Task to carry out
The lines to copy are those in the records below that hold the word "right".

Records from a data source
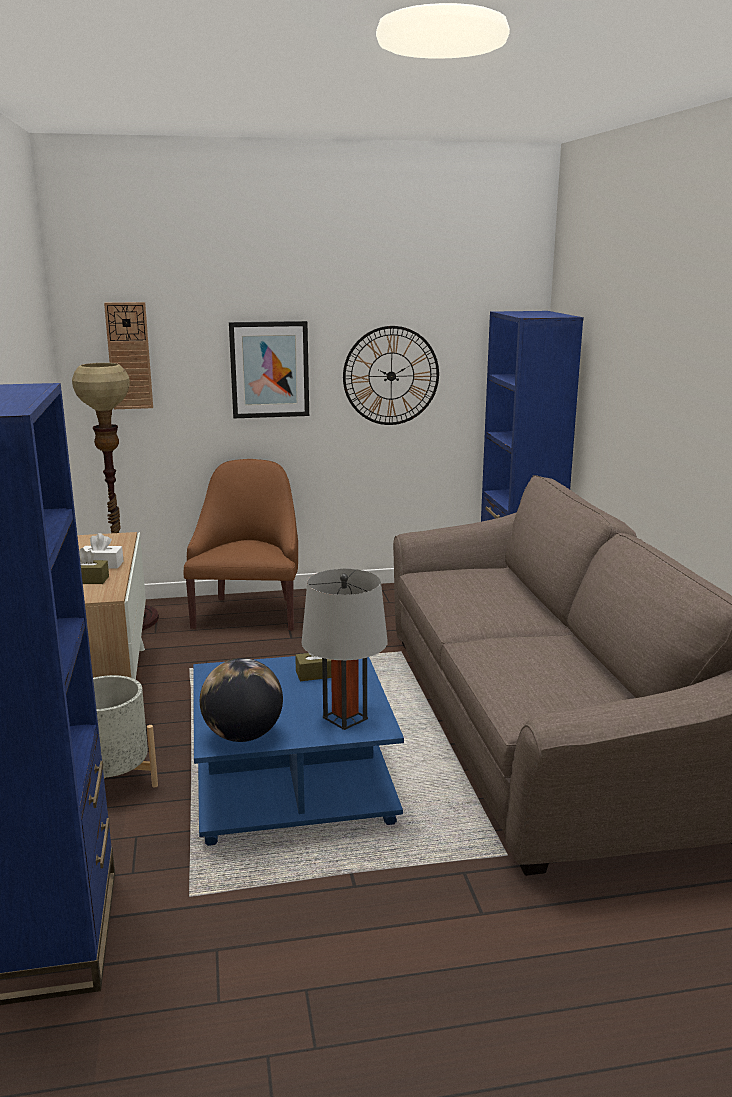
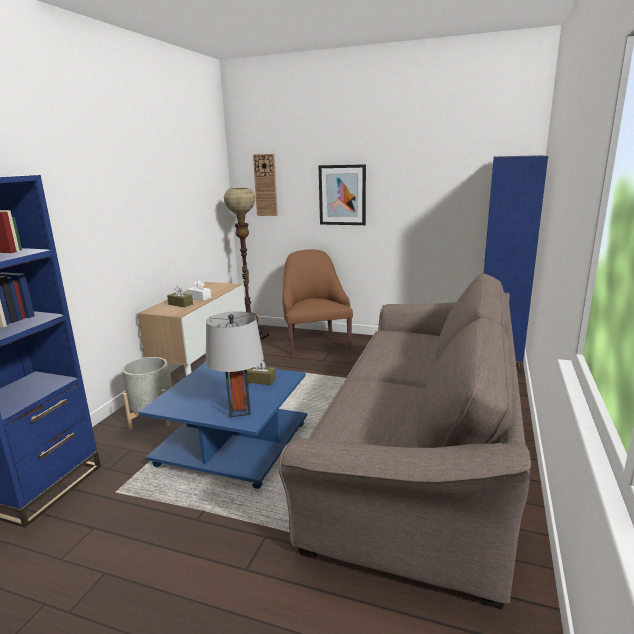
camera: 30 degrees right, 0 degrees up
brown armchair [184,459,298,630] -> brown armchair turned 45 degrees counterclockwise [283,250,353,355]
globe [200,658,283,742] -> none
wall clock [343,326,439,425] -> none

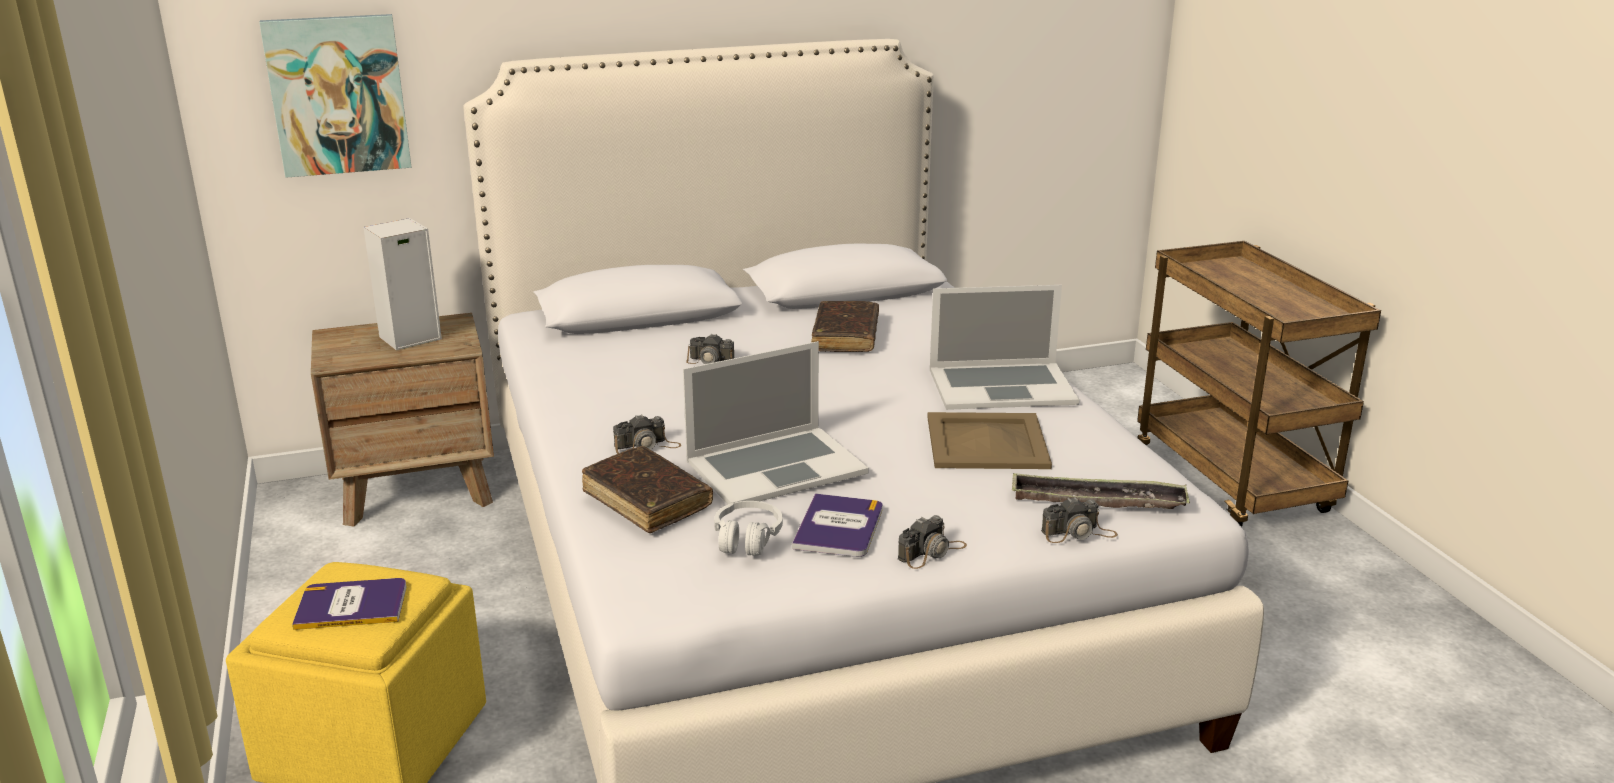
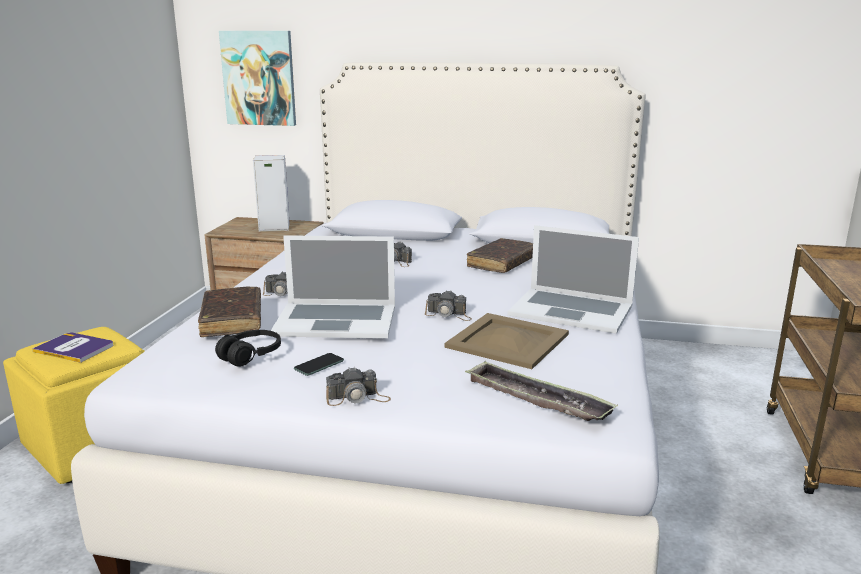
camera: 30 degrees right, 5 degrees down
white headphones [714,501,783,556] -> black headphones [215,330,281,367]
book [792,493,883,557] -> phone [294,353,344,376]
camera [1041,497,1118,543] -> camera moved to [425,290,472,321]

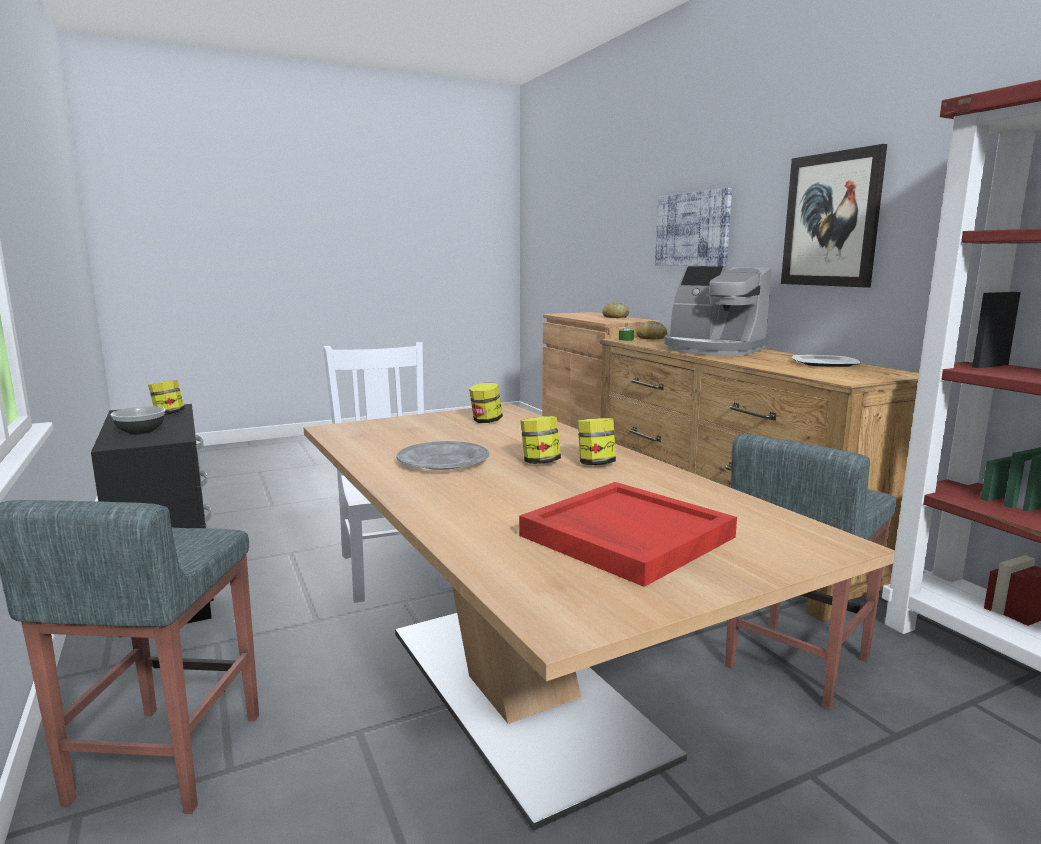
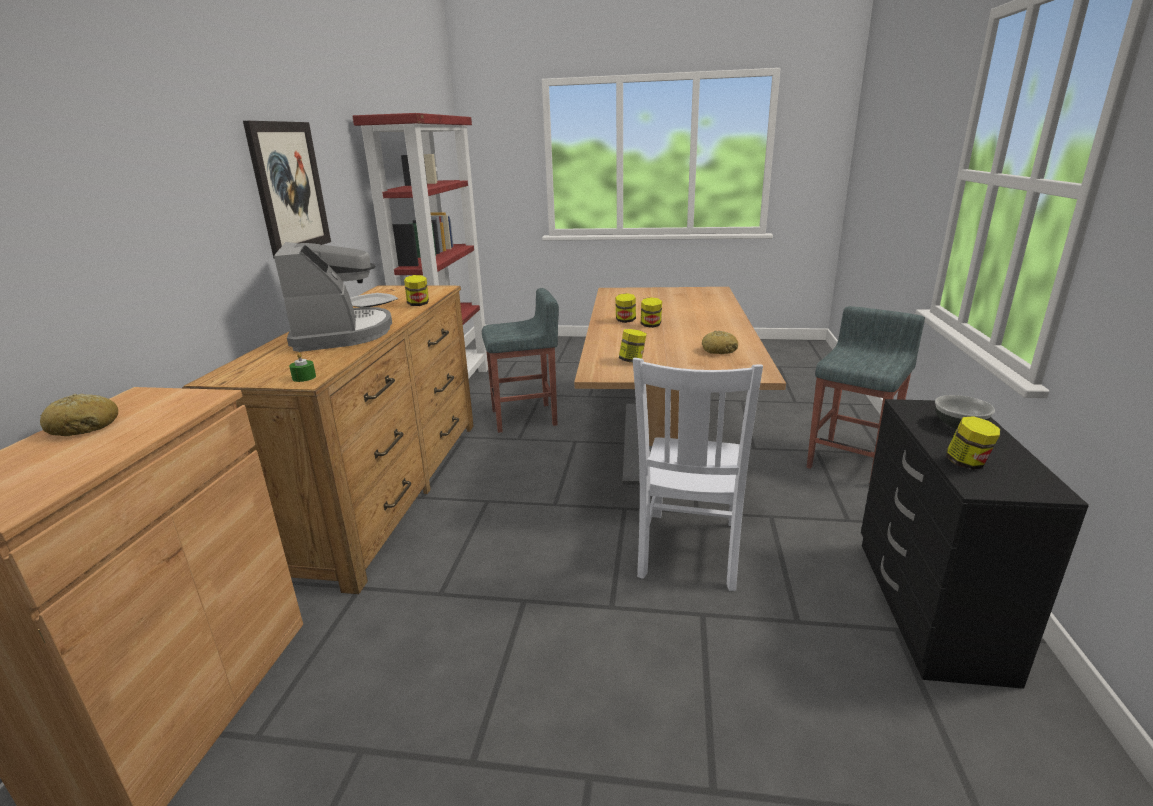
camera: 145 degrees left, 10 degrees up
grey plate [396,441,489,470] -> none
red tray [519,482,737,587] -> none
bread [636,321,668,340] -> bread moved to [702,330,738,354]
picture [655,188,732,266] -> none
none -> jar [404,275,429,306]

Solution for this exercise
camera: 30 degrees right, 0 degrees up
camera: 30 degrees right, 5 degrees down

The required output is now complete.